Records contained in a dataset:
- - - - -

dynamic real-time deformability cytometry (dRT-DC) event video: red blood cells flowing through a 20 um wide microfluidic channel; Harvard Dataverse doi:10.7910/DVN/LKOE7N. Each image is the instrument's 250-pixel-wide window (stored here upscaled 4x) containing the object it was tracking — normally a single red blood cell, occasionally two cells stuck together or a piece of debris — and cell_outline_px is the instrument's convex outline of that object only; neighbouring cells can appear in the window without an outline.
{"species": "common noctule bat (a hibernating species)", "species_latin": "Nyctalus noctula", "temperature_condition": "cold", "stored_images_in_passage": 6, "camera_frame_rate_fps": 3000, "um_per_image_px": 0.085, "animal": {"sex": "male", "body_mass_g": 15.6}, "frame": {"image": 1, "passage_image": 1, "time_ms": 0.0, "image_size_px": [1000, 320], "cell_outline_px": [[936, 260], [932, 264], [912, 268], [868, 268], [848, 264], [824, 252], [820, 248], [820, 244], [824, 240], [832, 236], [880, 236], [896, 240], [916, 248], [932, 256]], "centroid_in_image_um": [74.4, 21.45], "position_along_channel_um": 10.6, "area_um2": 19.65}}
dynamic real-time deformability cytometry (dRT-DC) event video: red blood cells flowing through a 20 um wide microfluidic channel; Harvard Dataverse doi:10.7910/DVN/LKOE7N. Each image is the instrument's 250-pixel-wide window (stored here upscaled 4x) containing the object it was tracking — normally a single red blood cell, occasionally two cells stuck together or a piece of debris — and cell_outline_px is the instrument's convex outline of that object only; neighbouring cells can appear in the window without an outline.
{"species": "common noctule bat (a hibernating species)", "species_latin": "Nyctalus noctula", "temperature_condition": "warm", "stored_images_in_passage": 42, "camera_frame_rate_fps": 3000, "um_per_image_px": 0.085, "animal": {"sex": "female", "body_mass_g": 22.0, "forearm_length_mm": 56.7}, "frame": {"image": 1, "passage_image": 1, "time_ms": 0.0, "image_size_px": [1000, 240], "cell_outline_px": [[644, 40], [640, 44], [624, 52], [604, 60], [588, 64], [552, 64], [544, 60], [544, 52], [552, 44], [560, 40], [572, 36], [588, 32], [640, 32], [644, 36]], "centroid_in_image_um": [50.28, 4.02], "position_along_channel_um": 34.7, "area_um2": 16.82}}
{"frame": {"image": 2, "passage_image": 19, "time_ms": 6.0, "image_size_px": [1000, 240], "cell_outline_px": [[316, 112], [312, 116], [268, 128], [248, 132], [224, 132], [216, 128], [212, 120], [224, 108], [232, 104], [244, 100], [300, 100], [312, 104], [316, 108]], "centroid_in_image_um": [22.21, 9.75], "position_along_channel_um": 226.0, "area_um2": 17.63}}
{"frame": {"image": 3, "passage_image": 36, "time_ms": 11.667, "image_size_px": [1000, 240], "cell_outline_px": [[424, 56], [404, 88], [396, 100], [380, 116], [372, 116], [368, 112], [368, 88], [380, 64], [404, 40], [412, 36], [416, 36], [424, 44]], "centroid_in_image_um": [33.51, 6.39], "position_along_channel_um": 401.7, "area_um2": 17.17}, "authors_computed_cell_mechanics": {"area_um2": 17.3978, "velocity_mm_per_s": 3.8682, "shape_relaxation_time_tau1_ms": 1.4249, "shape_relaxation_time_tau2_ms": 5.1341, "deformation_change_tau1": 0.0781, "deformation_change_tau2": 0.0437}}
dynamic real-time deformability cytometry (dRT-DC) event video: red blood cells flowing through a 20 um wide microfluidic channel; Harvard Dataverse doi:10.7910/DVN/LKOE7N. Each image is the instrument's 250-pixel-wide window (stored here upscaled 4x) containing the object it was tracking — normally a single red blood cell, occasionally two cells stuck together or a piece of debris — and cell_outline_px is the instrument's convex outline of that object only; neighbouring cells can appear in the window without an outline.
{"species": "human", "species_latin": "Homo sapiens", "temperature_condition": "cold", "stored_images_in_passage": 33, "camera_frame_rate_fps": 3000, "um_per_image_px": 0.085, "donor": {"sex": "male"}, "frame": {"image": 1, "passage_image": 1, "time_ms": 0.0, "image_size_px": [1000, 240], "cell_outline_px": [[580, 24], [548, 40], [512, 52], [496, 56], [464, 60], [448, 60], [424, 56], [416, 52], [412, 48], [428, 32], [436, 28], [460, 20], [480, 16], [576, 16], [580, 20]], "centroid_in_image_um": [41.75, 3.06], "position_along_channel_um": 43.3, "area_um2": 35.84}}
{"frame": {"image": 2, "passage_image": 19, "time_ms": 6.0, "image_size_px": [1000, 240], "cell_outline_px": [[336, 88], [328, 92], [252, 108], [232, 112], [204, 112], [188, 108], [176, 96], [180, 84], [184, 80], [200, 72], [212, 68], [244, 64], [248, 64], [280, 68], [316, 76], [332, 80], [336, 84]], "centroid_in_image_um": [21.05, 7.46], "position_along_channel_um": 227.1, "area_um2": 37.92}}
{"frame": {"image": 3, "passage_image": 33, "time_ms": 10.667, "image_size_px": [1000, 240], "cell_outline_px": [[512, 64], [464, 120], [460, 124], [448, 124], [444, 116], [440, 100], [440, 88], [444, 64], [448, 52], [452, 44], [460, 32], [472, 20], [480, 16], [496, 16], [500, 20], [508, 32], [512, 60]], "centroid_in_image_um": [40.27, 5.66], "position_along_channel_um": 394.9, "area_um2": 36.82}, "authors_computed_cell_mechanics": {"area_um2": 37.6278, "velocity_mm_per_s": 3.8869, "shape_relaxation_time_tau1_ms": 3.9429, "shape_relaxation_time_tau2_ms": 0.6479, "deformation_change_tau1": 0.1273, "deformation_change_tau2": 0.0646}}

- - - - -

*Given request*: Copy out the whole listing, exactly as written.

*Solution for this task*:
dynamic real-time deformability cytometry (dRT-DC) event video: red blood cells flowing through a 20 um wide microfluidic channel; Harvard Dataverse doi:10.7910/DVN/LKOE7N. Each image is the instrument's 250-pixel-wide window (stored here upscaled 4x) containing the object it was tracking — normally a single red blood cell, occasionally two cells stuck together or a piece of debris — and cell_outline_px is the instrument's convex outline of that object only; neighbouring cells can appear in the window without an outline.
{"species": "common noctule bat (a hibernating species)", "species_latin": "Nyctalus noctula", "temperature_condition": "cold", "stored_images_in_passage": 6, "camera_frame_rate_fps": 3000, "um_per_image_px": 0.085, "animal": {"sex": "male", "body_mass_g": 15.6}, "frame": {"image": 1, "passage_image": 1, "time_ms": 0.0, "image_size_px": [1000, 320], "cell_outline_px": [[936, 260], [932, 264], [912, 268], [868, 268], [848, 264], [824, 252], [820, 248], [820, 244], [824, 240], [832, 236], [880, 236], [896, 240], [916, 248], [932, 256]], "centroid_in_image_um": [74.4, 21.45], "position_along_channel_um": 10.6, "area_um2": 19.65}}
dynamic real-time deformability cytometry (dRT-DC) event video: red blood cells flowing through a 20 um wide microfluidic channel; Harvard Dataverse doi:10.7910/DVN/LKOE7N. Each image is the instrument's 250-pixel-wide window (stored here upscaled 4x) containing the object it was tracking — normally a single red blood cell, occasionally two cells stuck together or a piece of debris — and cell_outline_px is the instrument's convex outline of that object only; neighbouring cells can appear in the window without an outline.
{"species": "common noctule bat (a hibernating species)", "species_latin": "Nyctalus noctula", "temperature_condition": "warm", "stored_images_in_passage": 42, "camera_frame_rate_fps": 3000, "um_per_image_px": 0.085, "animal": {"sex": "female", "body_mass_g": 22.0, "forearm_length_mm": 56.7}, "frame": {"image": 1, "passage_image": 1, "time_ms": 0.0, "image_size_px": [1000, 240], "cell_outline_px": [[644, 40], [640, 44], [624, 52], [604, 60], [588, 64], [552, 64], [544, 60], [544, 52], [552, 44], [560, 40], [572, 36], [588, 32], [640, 32], [644, 36]], "centroid_in_image_um": [50.28, 4.02], "position_along_channel_um": 34.7, "area_um2": 16.82}}
{"frame": {"image": 2, "passage_image": 19, "time_ms": 6.0, "image_size_px": [1000, 240], "cell_outline_px": [[316, 112], [312, 116], [268, 128], [248, 132], [224, 132], [216, 128], [212, 120], [224, 108], [232, 104], [244, 100], [300, 100], [312, 104], [316, 108]], "centroid_in_image_um": [22.21, 9.75], "position_along_channel_um": 226.0, "area_um2": 17.63}}
{"frame": {"image": 3, "passage_image": 36, "time_ms": 11.667, "image_size_px": [1000, 240], "cell_outline_px": [[424, 56], [404, 88], [396, 100], [380, 116], [372, 116], [368, 112], [368, 88], [380, 64], [404, 40], [412, 36], [416, 36], [424, 44]], "centroid_in_image_um": [33.51, 6.39], "position_along_channel_um": 401.7, "area_um2": 17.17}, "authors_computed_cell_mechanics": {"area_um2": 17.3978, "velocity_mm_per_s": 3.8682, "shape_relaxation_time_tau1_ms": 1.4249, "shape_relaxation_time_tau2_ms": 5.1341, "deformation_change_tau1": 0.0781, "deformation_change_tau2": 0.0437}}
dynamic real-time deformability cytometry (dRT-DC) event video: red blood cells flowing through a 20 um wide microfluidic channel; Harvard Dataverse doi:10.7910/DVN/LKOE7N. Each image is the instrument's 250-pixel-wide window (stored here upscaled 4x) containing the object it was tracking — normally a single red blood cell, occasionally two cells stuck together or a piece of debris — and cell_outline_px is the instrument's convex outline of that object only; neighbouring cells can appear in the window without an outline.
{"species": "human", "species_latin": "Homo sapiens", "temperature_condition": "cold", "stored_images_in_passage": 33, "camera_frame_rate_fps": 3000, "um_per_image_px": 0.085, "donor": {"sex": "male"}, "frame": {"image": 1, "passage_image": 1, "time_ms": 0.0, "image_size_px": [1000, 240], "cell_outline_px": [[580, 24], [548, 40], [512, 52], [496, 56], [464, 60], [448, 60], [424, 56], [416, 52], [412, 48], [428, 32], [436, 28], [460, 20], [480, 16], [576, 16], [580, 20]], "centroid_in_image_um": [41.75, 3.06], "position_along_channel_um": 43.3, "area_um2": 35.84}}
{"frame": {"image": 2, "passage_image": 19, "time_ms": 6.0, "image_size_px": [1000, 240], "cell_outline_px": [[336, 88], [328, 92], [252, 108], [232, 112], [204, 112], [188, 108], [176, 96], [180, 84], [184, 80], [200, 72], [212, 68], [244, 64], [248, 64], [280, 68], [316, 76], [332, 80], [336, 84]], "centroid_in_image_um": [21.05, 7.46], "position_along_channel_um": 227.1, "area_um2": 37.92}}
{"frame": {"image": 3, "passage_image": 33, "time_ms": 10.667, "image_size_px": [1000, 240], "cell_outline_px": [[512, 64], [464, 120], [460, 124], [448, 124], [444, 116], [440, 100], [440, 88], [444, 64], [448, 52], [452, 44], [460, 32], [472, 20], [480, 16], [496, 16], [500, 20], [508, 32], [512, 60]], "centroid_in_image_um": [40.27, 5.66], "position_along_channel_um": 394.9, "area_um2": 36.82}, "authors_computed_cell_mechanics": {"area_um2": 37.6278, "velocity_mm_per_s": 3.8869, "shape_relaxation_time_tau1_ms": 3.9429, "shape_relaxation_time_tau2_ms": 0.6479, "deformation_change_tau1": 0.1273, "deformation_change_tau2": 0.0646}}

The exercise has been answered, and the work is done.